Milwaukee, the city he calls his "ancestral home," cheered him the next day. So did thousands who knotted up along the 90 miles of highways he traveled at 60 to 70 m.p.h. on the way up from Chicago. MacArthur and his 13-year-old son Arthur both looked tired on arrival (Mrs. MacArthur remained as fresh and chipper as ever), but the general seemed genuinely delighted to see the three-story Victorian house which his parents had rented from 1907 to 1912, to receive an honorary LL.D. degree from Marquette University, and to hear the ringing applause of half a million of his former townsmen.

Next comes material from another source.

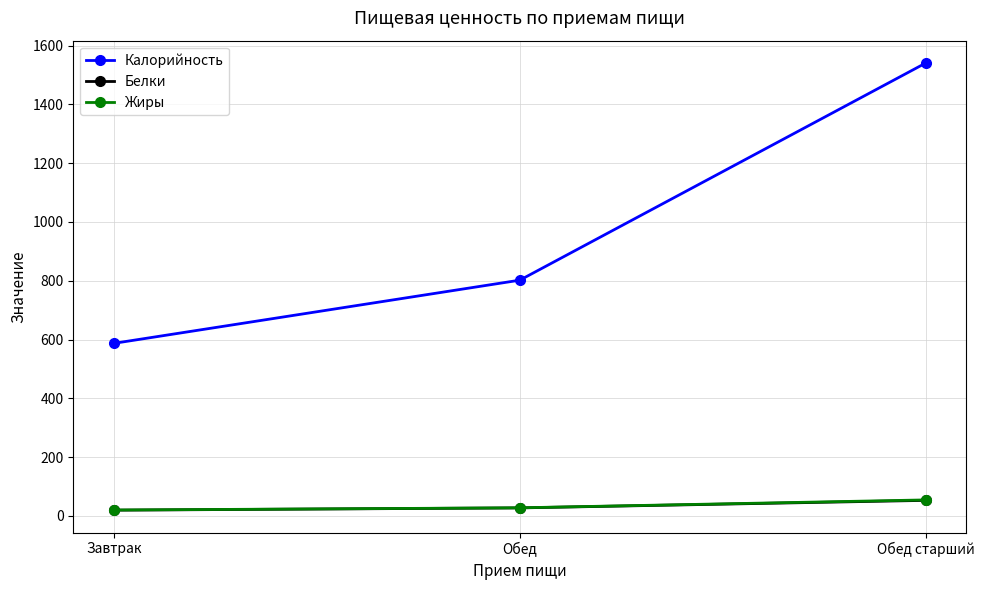

What is the value of the Калорийность point at the 3rd from the left?

1541.0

He returned to Manhattan to discover that many a New York Protestant had been thrown into a tizzy over plans for the city's annual Loyalty Day parade: the general was to ride in an open car with his old friend and admirer, Cardinal Spellman. But all went smoothly. The cardinal himself settled things by walking with a group of other churchmen, among them the Protestant Episcopal Bishop of New York, the Right Rev. Horace W. B. Donegan.
Sound of Dixie. This week, on their wedding anniversary, the MacArthurs flew South to spend a day in Mrs. MacArthur's old home town: quiet, elm-shaded Murfreesboro, Tenn. (pop. 13,000). Murfreesboro had been getting ready for its first glimpse of "Jean Faircloth's husband" for weeks.
Fifty thousand people, the biggest crowd since the Battle of Murfreesboro (in which 37,000 Rebels and 44,000 Yankees were engaged) were on hand to cheer the famous couple. The general (who surrendered to the 83DEG weather, and doffed his trench coat for the first time in any of his outdoor appearances) did not disappoint the crowd.
"Fourteen years ago, I married this lovely woman," he said. "How she has managed to put up with me during all these long years is quite beyond my comprehension ... I am no stranger to the South. I am a part of it. Born in Arkansas of a Virginia mother, I grew up with the sound of Dixie and a rebel yell ringing in my ears. Dad [General Arthur MacArthur, who fought in the Union Army] was on the other side, but he had the good sense to surrender to mother."
Murfreesboro cheered happily, and let out a few appreciative rebel yells.
But it was still Mrs. MacArthur's day, and before the distinguished visitors left for New York, her old friends gave her the proof--a six-starred general's insigne.